WHAT YOU SHOULD DO: Give only the number of lines in the material below that contain the string "true", matching case.

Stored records
·····

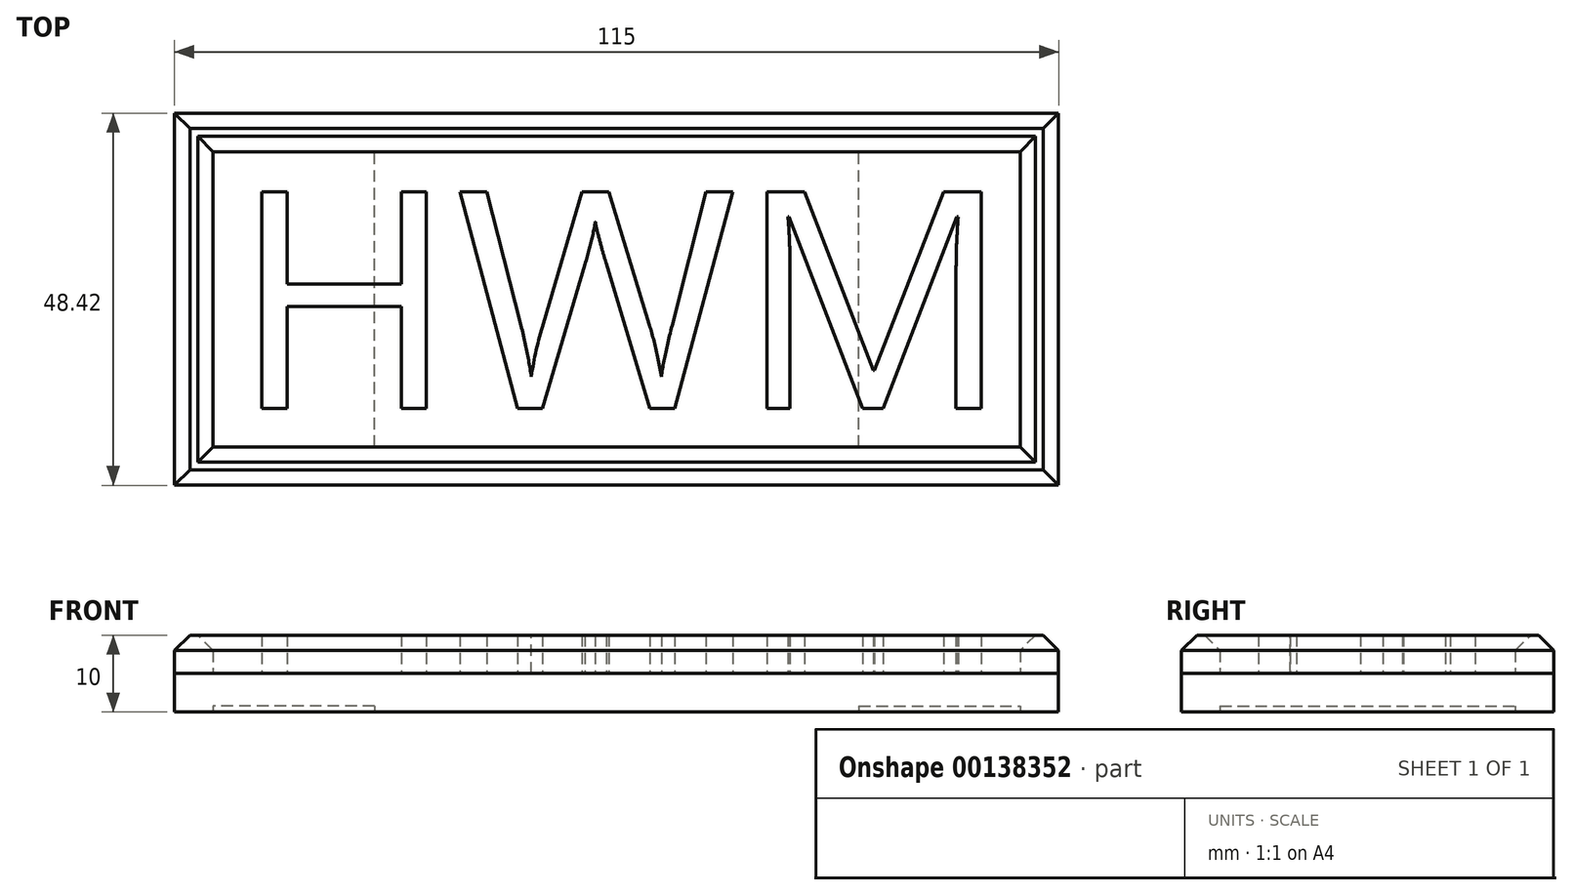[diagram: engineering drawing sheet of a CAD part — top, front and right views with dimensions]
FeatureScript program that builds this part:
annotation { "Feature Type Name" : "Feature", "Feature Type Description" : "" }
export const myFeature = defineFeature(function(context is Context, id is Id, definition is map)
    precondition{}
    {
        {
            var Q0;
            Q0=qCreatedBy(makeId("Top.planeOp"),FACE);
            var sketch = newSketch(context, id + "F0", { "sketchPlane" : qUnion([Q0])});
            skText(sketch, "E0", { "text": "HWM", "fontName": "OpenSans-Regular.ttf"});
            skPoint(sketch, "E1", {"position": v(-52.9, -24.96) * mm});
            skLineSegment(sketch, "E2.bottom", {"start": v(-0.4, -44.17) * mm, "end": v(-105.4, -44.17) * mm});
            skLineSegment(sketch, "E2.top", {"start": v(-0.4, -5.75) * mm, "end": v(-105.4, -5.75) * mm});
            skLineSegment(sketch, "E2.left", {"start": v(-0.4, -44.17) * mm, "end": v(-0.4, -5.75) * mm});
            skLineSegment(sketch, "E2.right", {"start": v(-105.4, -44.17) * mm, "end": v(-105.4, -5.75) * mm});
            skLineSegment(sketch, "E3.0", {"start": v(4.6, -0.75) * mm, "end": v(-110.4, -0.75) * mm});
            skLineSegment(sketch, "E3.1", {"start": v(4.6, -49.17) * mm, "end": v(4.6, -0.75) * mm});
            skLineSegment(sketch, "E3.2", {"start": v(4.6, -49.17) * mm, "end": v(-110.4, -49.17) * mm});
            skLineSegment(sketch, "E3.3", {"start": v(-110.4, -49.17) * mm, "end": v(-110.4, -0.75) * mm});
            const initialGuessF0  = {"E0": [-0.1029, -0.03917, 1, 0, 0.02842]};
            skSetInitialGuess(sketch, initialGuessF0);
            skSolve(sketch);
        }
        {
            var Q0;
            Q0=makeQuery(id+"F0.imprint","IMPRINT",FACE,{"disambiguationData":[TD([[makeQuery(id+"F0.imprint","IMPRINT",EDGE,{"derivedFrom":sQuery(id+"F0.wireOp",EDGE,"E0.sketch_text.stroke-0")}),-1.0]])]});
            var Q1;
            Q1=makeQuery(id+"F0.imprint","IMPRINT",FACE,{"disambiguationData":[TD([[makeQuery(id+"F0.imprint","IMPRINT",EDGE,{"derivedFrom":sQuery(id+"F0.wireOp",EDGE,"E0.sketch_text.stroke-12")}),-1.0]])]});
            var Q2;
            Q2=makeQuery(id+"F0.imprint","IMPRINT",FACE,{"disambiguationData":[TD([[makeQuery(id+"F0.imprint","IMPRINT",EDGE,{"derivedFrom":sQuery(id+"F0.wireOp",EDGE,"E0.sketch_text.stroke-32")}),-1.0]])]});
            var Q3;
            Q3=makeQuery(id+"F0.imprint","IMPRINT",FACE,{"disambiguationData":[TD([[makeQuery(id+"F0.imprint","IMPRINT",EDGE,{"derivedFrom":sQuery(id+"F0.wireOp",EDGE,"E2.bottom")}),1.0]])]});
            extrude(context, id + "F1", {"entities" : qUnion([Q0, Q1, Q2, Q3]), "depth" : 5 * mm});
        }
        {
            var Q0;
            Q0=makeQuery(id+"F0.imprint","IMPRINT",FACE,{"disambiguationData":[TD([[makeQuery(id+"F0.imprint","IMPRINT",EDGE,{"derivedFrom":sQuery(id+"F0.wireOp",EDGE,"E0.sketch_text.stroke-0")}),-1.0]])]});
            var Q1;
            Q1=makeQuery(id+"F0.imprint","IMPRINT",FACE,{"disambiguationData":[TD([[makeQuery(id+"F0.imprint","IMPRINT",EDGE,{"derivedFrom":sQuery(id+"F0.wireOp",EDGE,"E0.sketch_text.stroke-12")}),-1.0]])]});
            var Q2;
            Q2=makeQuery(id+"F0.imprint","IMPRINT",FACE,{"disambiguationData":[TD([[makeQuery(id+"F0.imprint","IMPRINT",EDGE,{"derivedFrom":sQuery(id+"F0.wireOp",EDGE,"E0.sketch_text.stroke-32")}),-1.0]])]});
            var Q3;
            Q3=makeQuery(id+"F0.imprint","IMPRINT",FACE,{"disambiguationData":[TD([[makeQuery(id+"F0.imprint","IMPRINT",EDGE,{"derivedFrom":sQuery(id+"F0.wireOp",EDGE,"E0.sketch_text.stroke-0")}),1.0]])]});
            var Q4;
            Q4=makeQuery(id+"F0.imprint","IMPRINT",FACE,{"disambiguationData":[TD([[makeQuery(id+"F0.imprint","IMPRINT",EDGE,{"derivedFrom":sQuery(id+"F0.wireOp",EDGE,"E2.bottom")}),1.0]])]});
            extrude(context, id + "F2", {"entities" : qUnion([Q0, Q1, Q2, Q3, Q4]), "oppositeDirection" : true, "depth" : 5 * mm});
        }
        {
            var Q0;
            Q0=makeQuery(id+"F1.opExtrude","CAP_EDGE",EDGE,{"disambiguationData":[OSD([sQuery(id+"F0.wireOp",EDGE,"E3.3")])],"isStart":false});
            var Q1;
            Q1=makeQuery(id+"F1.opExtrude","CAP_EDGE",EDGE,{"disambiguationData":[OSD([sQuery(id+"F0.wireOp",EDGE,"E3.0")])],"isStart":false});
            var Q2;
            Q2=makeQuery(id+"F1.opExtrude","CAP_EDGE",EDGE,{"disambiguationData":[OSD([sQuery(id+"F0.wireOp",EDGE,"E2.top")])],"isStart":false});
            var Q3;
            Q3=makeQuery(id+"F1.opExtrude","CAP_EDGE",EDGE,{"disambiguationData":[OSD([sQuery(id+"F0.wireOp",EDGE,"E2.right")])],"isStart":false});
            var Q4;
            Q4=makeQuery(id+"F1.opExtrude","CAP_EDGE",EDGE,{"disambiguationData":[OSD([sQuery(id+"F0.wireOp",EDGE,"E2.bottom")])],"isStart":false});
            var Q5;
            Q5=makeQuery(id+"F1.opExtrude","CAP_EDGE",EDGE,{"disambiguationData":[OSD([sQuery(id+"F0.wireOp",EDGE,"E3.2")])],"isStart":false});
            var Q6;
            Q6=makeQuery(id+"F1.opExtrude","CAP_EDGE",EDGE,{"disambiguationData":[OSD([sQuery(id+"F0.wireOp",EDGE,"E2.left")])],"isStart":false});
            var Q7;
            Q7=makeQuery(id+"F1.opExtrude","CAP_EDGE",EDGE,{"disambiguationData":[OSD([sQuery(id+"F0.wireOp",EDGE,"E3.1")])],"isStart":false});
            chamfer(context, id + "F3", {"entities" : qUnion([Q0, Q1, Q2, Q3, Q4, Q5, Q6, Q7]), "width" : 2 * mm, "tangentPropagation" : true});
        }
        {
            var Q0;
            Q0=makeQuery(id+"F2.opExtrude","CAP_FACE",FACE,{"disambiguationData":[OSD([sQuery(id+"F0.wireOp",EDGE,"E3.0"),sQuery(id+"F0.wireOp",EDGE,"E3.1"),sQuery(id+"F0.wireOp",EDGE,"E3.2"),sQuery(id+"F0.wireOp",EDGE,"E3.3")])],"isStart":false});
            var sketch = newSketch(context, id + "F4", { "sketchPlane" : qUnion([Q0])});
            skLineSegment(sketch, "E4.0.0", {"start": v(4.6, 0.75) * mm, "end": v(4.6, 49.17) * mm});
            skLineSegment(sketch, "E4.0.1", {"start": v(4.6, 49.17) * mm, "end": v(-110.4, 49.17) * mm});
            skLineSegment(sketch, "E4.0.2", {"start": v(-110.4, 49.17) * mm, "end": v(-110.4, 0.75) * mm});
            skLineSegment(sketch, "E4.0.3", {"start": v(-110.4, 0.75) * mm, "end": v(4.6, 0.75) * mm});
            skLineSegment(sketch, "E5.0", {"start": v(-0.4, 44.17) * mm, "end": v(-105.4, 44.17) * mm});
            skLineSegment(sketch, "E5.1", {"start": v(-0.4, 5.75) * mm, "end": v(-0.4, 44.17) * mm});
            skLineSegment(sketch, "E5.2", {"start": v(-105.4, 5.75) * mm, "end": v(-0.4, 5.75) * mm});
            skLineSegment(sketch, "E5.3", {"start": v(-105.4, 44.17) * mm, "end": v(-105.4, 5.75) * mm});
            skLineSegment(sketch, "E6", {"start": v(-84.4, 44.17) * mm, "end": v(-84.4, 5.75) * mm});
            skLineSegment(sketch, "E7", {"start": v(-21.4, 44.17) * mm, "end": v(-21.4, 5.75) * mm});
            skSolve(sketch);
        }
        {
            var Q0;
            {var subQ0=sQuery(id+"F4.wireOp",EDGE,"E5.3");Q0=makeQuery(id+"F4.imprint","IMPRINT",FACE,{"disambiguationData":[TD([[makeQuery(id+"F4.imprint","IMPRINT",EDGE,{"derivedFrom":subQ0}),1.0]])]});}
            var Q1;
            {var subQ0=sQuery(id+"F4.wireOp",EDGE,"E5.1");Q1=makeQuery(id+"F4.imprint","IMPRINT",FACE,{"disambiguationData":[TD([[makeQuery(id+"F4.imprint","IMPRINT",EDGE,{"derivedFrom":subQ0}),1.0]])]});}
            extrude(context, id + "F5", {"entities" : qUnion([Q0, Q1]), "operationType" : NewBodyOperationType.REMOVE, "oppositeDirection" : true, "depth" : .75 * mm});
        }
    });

·····

SOLUTION: 3